Die größte Errungenschaft der Menschheit ist die “Erfindung” des Feuers, und unsere gesamte Evolution war mit Hilfe des Feuers möglich. Wenige Dinge sind überlebenswichtiger als Feuer, und Feuer machen ohne Streichhölzer sollte eine Ihrer Überlebensfähigkeiten sein.
Wenn die Schneide das erste Werkzeug des Menschen war, dann war sein zweites zweifellos das Feuer.

Unterstände wärmen, Raubtiere verscheuchen, Holzspitzen für Speere härten, Tontöpfe backen, Mahlzeiten kochen, Fisch und Fleisch mit Rauch konservieren, Baumstämme für Kanus aushöhlen – die Liste der Verwendungszwecke von Feuer in primitiven Gesellschaften wäre endlos gewesen.
Was würde also passieren, wenn wir durch eine Naturkatastrophe, einen Krieg oder einen wirtschaftlichen Zusammenbruch gezwungen wären, zu einem halbprimitiven agrarischen Lebensstil zurückzukehren?
Genauer gesagt, wie lange könnten wir unsere Häuser heizen und unsere Mahlzeiten kochen, wenn Streichhölzer (oder Butanfeuerzeuge) nicht mehr verfügbar wären?

Denken Sie langfristig

Handbücher zum Überleben in der Wildnis sind voll von Techniken zum Anzünden von Feuer, die funktionieren, sofern man die richtigen Materialien in Kombination mit perfekten Bedingungen und einer Menge Glück hat. Das Problem, so wie ich es sehe, ist, dass nur wenige von denen, die Überlebenshandbücher schreiben, diese Verfahren jemals das ganze Jahr über mehrmals am Tag wiederholen mussten.

Damit eine streichholzlose Methode zum Feuermachen praktisch ist, muss sie einfach, schnell und mit gewöhnlichen Materialien durchführbar sein. Da wir über ein langfristiges Überlebensszenario sprechen und nicht über eine “Verloren-im-Wald”-Situation, haben wir ein paar Vorteile. Erstens sind wir in der Lage, unsere Aktionen viel weiter im Voraus zu planen, vorzugsweise bevor unser Streichholzvorrat versiegt. Zweitens werden wir viel mehr grundlegende Rohstoffe zur Verfügung haben, mit denen wir arbeiten können, als die, die man in der Wildnis leicht auftreiben kann.

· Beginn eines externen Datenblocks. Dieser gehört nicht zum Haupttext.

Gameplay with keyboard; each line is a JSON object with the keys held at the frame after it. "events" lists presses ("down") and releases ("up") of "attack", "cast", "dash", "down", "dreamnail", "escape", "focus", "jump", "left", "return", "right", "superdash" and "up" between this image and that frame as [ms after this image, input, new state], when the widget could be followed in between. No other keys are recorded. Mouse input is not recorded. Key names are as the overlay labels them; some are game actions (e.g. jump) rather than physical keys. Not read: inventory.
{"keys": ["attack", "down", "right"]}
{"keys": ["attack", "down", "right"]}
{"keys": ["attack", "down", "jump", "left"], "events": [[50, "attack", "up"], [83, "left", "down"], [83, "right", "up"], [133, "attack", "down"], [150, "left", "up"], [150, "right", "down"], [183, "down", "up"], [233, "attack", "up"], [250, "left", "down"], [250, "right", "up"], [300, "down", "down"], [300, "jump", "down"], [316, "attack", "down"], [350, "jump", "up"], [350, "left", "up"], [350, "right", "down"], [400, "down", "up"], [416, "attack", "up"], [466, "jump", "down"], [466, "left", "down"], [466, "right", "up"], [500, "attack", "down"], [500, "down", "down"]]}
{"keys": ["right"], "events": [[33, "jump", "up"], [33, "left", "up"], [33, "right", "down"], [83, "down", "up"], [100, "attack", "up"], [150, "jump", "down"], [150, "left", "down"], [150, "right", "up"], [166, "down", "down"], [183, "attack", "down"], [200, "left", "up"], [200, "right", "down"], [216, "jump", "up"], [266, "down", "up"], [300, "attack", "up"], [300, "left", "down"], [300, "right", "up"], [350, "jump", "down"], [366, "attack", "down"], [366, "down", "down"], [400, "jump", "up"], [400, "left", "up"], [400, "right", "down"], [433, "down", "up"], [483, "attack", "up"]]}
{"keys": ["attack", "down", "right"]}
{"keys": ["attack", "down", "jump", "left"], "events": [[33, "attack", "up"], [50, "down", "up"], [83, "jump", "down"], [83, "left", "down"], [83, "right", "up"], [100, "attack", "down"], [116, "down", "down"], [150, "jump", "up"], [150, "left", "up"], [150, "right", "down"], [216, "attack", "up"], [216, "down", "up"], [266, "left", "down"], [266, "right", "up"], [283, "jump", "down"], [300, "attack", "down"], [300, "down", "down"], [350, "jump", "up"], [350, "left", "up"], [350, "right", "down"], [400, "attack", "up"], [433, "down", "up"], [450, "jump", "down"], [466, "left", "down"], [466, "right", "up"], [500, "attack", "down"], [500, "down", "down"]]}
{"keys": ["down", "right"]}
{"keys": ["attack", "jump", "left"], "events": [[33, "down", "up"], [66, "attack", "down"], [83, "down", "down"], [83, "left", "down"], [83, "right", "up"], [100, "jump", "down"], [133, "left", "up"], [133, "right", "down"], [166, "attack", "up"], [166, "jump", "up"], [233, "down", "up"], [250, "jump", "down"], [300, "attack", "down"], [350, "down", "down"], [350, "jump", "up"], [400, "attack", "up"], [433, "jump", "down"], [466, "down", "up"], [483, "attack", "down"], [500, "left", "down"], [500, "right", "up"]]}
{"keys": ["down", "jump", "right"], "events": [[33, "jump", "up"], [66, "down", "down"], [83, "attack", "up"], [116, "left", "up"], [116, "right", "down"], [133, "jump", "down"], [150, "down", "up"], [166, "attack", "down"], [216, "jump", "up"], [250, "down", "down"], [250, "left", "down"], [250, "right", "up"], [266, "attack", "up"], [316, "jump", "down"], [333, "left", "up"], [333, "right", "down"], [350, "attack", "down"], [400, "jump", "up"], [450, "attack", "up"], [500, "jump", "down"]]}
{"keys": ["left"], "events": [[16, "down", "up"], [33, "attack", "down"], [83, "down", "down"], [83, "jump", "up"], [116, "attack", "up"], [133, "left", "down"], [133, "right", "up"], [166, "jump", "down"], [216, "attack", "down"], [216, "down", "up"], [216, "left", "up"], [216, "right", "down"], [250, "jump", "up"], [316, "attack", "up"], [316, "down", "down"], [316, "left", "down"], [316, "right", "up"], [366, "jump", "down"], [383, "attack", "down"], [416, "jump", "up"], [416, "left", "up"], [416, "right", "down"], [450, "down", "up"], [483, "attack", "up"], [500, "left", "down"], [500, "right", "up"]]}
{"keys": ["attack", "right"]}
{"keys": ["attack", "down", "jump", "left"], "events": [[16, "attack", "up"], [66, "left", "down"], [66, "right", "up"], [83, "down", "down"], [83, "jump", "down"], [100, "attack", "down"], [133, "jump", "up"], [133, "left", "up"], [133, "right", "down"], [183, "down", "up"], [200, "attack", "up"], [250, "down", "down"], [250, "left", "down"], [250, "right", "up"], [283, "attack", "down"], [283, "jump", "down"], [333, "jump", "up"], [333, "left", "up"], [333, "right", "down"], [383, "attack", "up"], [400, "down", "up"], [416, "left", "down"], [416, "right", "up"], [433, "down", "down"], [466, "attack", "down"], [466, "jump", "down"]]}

Feuer ohne Streichhölzer mit Feuerstein und Stahl

Das Hauptmittel zum Entzünden von Feuer war in den europäischen Kulturen in den letzten 1.000 Jahren (möglicherweise länger) Feuerstein und Stahl. Die meisten von uns haben Hinweise auf frühe amerikanische Pioniere gehört, die diese Methode benutzten, aber wenn es Ihnen wie mir geht, dachten Sie wahrscheinlich, es sei eine längst verlorene Kunst. Ich nehme an, das wäre sie auch, wenn es nicht die modernen Überlebenskünstler und die Buckskinning-Bewegung gäbe. Buckskinners tun ihr Bestes, um das Leben an den Grenzen des 18. und frühen 19. Jahrhunderts nachzustellen.

Das Bauen des Feuerstein- und Stahlfeuers ist zu einem der sportlichen Ereignisse geworden, die bei Buckskinning-Treffen üblich sind. Aus diesem Grund sind Feuerstein- und Stahlsets und das Wissen, das für ihre Verwendung erforderlich ist, für jeden verfügbar, der die Technik erlernen möchte.
Die vier grundlegenden Gegenstände, die benötigt werden, um ein Feuer mit Feuerstein und Stahl zu entfachen, sind Feuerstein oder ein anderes geeignetes Gestein, Feuerstahl, etwas, das Funken auffangen kann, und Zunder.

Von diesen Gegenständen ist das funkenfangende Material der kritischste und am schwierigsten zu beschaffende. Das gebräuchlichste Funkenfangmaterial, das mit Feuerstein und Stahl verwendet wurde, war lange Zeit verkohlte Baumwolle und Leinentuch. Beides ist historisch korrekt, Lewis und Clark z. B. transportierten Vorräte in Leinensäcken, die zu verkohltem Stoff recycelt wurden.

Holzkohle

Holzkohletuch wird durch Erhitzen in einer sauerstoffarmen Umgebung hergestellt, so dass es zu etwas Ähnlichem wie Holzkohle wird, anstatt zu Asche zu verbrennen.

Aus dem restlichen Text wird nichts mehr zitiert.